Scerri's sculptures are imbued with symbolism, inviting contemplation on life - one's experiences and the inherent absurdity of existence. Executed with meticulous attention to detail and perfection, each work carries deep meaning. Despite the depth of their narratives, there's an immediate sense of profound silence in his sculptures. Many of his figures exude humility, creating an atmosphere akin to standing within a congregation of monks.

The majority of Scerri's standing figures are presented in the nude or wearing minimal clothing, often just a sleeveless top. Each figure is accompanied by a "prop", an item that serves as a conduit for the story or stories encapsulated by that particular sculpture. Facial features are deliberately minimal, with small eyes and lips, and his figures are often bold, emphasising the focus on the object held by the figure, which constitutes the essence of the artwork.

A captivating series of figures within this exhibition consists of busts enveloped in tunics, each carrying pillow-like clouds - a symbolic representation of dreams. These five works serve as a preview to his upcoming major exhibition, dedicated to the exploration of dreams.

In That House, we encounter a full figure holding a diminutive house - whether a dollhouse, a birdhouse or simply a miniature dwelling is open to interpretation. This piece, intertwined with enigmatic allure, invites viewers to embark on a mental journey to unravel the underlying story. If one were to seek clarification from Scerri, the response might likely be met with his whimsical smile and a simple directive to decide for oneself the meaning it may hold.

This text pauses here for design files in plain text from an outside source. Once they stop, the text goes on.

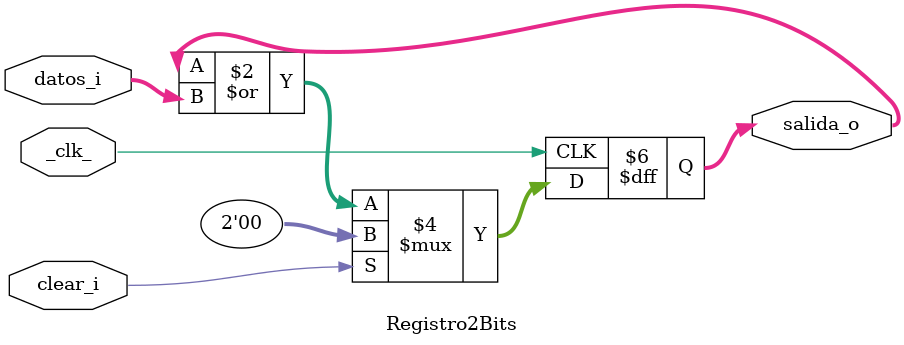
<source format=v>
`timescale 1ns / 1ps
module Registro2Bits(_clk_, datos_i, clear_i, salida_o
    );
	
	input _clk_, clear_i;
	input [1:0] datos_i;
	output reg [1:0] salida_o;
	
	always @(posedge _clk_) begin
		
		if(clear_i) 
			salida_o<=2'b00;
		else 
			salida_o<= salida_o | datos_i;
	end
	

endmodule

</source>
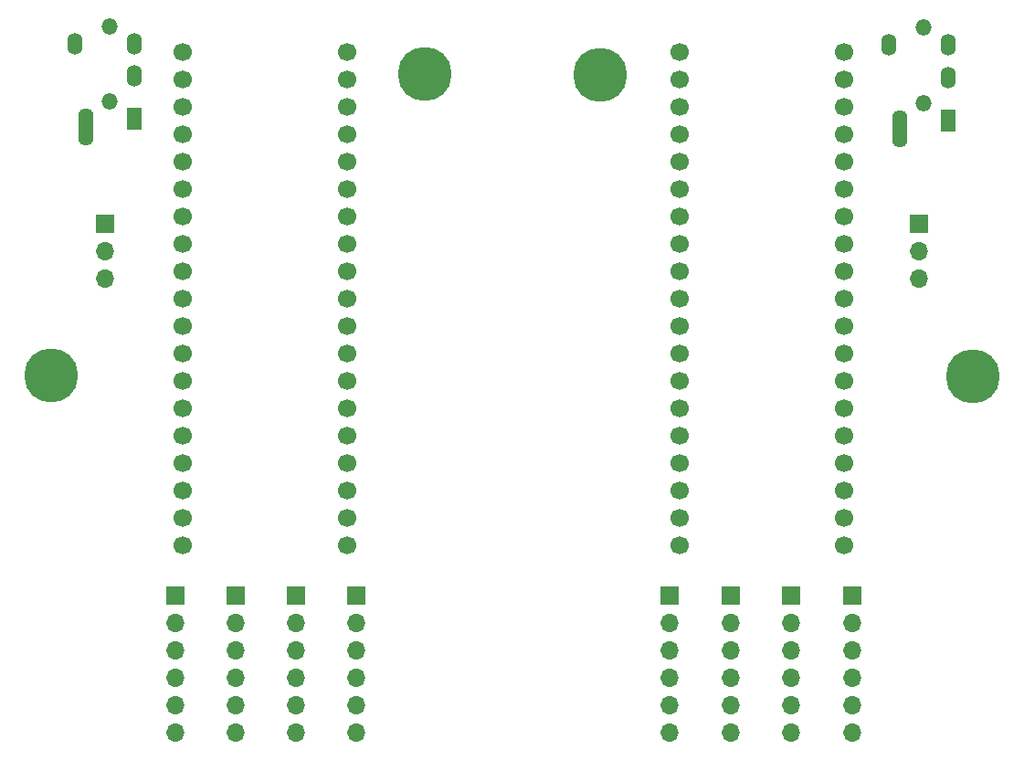
<source format=gbr>
%TF.GenerationSoftware,KiCad,Pcbnew,(6.0.0)*%
%TF.CreationDate,2021-12-31T23:30:31+08:00*%
%TF.ProjectId,adapter,61646170-7465-4722-9e6b-696361645f70,1.1*%
%TF.SameCoordinates,Original*%
%TF.FileFunction,Soldermask,Top*%
%TF.FilePolarity,Negative*%
%FSLAX46Y46*%
G04 Gerber Fmt 4.6, Leading zero omitted, Abs format (unit mm)*
G04 Created by KiCad (PCBNEW (6.0.0)) date 2021-12-31 23:30:31*
%MOMM*%
%LPD*%
G01*
G04 APERTURE LIST*
%ADD10C,5.000000*%
%ADD11R,1.700000X1.700000*%
%ADD12O,1.700000X1.700000*%
%ADD13O,1.400000X2.000000*%
%ADD14O,1.500000X1.500000*%
%ADD15O,1.400000X3.500000*%
%ADD16R,1.400000X2.000000*%
%ADD17C,1.700000*%
G04 APERTURE END LIST*
D10*
%TO.C,H3*%
X132216000Y-25230000D03*
%TD*%
D11*
%TO.C,J12*%
X98444000Y-73482200D03*
D12*
X98444000Y-76022200D03*
X98444000Y-78562200D03*
X98444000Y-81102200D03*
X98444000Y-83642200D03*
X98444000Y-86182200D03*
%TD*%
D11*
%TO.C,J5*%
X155575000Y-73500000D03*
D12*
X155575000Y-76040000D03*
X155575000Y-78580000D03*
X155575000Y-81120000D03*
X155575000Y-83660000D03*
X155575000Y-86200000D03*
%TD*%
D11*
%TO.C,J7*%
X92856000Y-73482200D03*
D12*
X92856000Y-76022200D03*
X92856000Y-78562200D03*
X92856000Y-81102200D03*
X92856000Y-83642200D03*
X92856000Y-86182200D03*
%TD*%
D11*
%TO.C,J11*%
X149944700Y-73500000D03*
D12*
X149944700Y-76040000D03*
X149944700Y-78580000D03*
X149944700Y-81120000D03*
X149944700Y-83660000D03*
X149944700Y-86200000D03*
%TD*%
D11*
%TO.C,J3*%
X161786000Y-39000000D03*
D12*
X161786000Y-41540000D03*
X161786000Y-44080000D03*
%TD*%
D10*
%TO.C,H4*%
X166800000Y-53150000D03*
%TD*%
D11*
%TO.C,J9*%
X144314300Y-73482200D03*
D12*
X144314300Y-76022200D03*
X144314300Y-78562200D03*
X144314300Y-81102200D03*
X144314300Y-83642200D03*
X144314300Y-86182200D03*
%TD*%
D10*
%TO.C,H2*%
X81376000Y-53080000D03*
%TD*%
D11*
%TO.C,J4*%
X86341000Y-39000000D03*
D12*
X86341000Y-41540000D03*
X86341000Y-44080000D03*
%TD*%
D11*
%TO.C,J8*%
X109620000Y-73482200D03*
D12*
X109620000Y-76022200D03*
X109620000Y-78562200D03*
X109620000Y-81102200D03*
X109620000Y-83642200D03*
X109620000Y-86182200D03*
%TD*%
D10*
%TO.C,H1*%
X115951000Y-25180000D03*
%TD*%
D11*
%TO.C,J6*%
X104032000Y-73482200D03*
D12*
X104032000Y-76022200D03*
X104032000Y-78562200D03*
X104032000Y-81102200D03*
X104032000Y-83642200D03*
X104032000Y-86182200D03*
%TD*%
D11*
%TO.C,J10*%
X138684000Y-73482200D03*
D12*
X138684000Y-76022200D03*
X138684000Y-78562200D03*
X138684000Y-81102200D03*
X138684000Y-83642200D03*
X138684000Y-86182200D03*
%TD*%
D13*
%TO.C,J2*%
X159011000Y-22450000D03*
D14*
X162211000Y-20850000D03*
X162211000Y-27850000D03*
D13*
X164511000Y-25450000D03*
X164511000Y-22450000D03*
D15*
X160011000Y-30200000D03*
D16*
X164511000Y-29450000D03*
%TD*%
D14*
%TO.C,J1*%
X86766000Y-20725000D03*
X86766000Y-27725000D03*
D13*
X83566000Y-22325000D03*
X89066000Y-25325000D03*
X89066000Y-22325000D03*
D15*
X84566000Y-30075000D03*
D16*
X89066000Y-29325000D03*
%TD*%
D17*
%TO.C,U2*%
X154860000Y-23080000D03*
X154860000Y-25620000D03*
X154860000Y-28160000D03*
X154860000Y-30700000D03*
X154860000Y-33240000D03*
X154860000Y-35780000D03*
X154860000Y-38320000D03*
X154860000Y-40860000D03*
X154860000Y-43400000D03*
X154860000Y-45940000D03*
X154860000Y-48480000D03*
X154860000Y-51020000D03*
X154860000Y-53560000D03*
X154860000Y-56100000D03*
X154860000Y-58640000D03*
X154860000Y-61180000D03*
X154860000Y-63720000D03*
X154860000Y-66260000D03*
X154860000Y-68800000D03*
X139620000Y-68800000D03*
X139620000Y-66260000D03*
X139620000Y-63720000D03*
X139620000Y-61180000D03*
X139620000Y-58640000D03*
X139620000Y-56100000D03*
X139620000Y-53560000D03*
X139620000Y-51020000D03*
X139620000Y-48480000D03*
X139620000Y-45940000D03*
X139620000Y-43400000D03*
X139620000Y-40860000D03*
X139620000Y-38320000D03*
X139620000Y-35780000D03*
X139620000Y-33240000D03*
X139620000Y-30700000D03*
X139620000Y-28160000D03*
X139620000Y-25620000D03*
X139620000Y-23080000D03*
%TD*%
%TO.C,U1*%
X108780000Y-23090000D03*
X108780000Y-25630000D03*
X108780000Y-28170000D03*
X108780000Y-30710000D03*
X108780000Y-33250000D03*
X108780000Y-35790000D03*
X108780000Y-38330000D03*
X108780000Y-40870000D03*
X108780000Y-43410000D03*
X108780000Y-45950000D03*
X108780000Y-48490000D03*
X108780000Y-51030000D03*
X108780000Y-53570000D03*
X108780000Y-56110000D03*
X108780000Y-58650000D03*
X108780000Y-61190000D03*
X108780000Y-63730000D03*
X108780000Y-66270000D03*
X108780000Y-68810000D03*
X93540000Y-68810000D03*
X93540000Y-66270000D03*
X93540000Y-63730000D03*
X93540000Y-61190000D03*
X93540000Y-58650000D03*
X93540000Y-56110000D03*
X93540000Y-53570000D03*
X93540000Y-51030000D03*
X93540000Y-48490000D03*
X93540000Y-45950000D03*
X93540000Y-43410000D03*
X93540000Y-40870000D03*
X93540000Y-38330000D03*
X93540000Y-35790000D03*
X93540000Y-33250000D03*
X93540000Y-30710000D03*
X93540000Y-28170000D03*
X93540000Y-25630000D03*
X93540000Y-23090000D03*
%TD*%
M02*

</source>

Body Language serves as more than a mere exhibition of artistic prowess; it is a testament to the human experience, celebrating the technical mastery and emotional resonance of the human form. Through their diverse expressions, Dalli, Tanti and Scerri invite viewers to forge a deeper connection with their own humanity, fostering empathy and understanding in an increasingly fragmented world. As spectators engage with the artworks on display, they are prompted not only to appreciate the beauty of the human body but also to reflect on the shared experiences and universal truths that bind us all together.


The exhibition is on until 27 April, at Museo Santa Chiara, Corso Vittorio Emanuele, 149 96017, Noto, Sicily.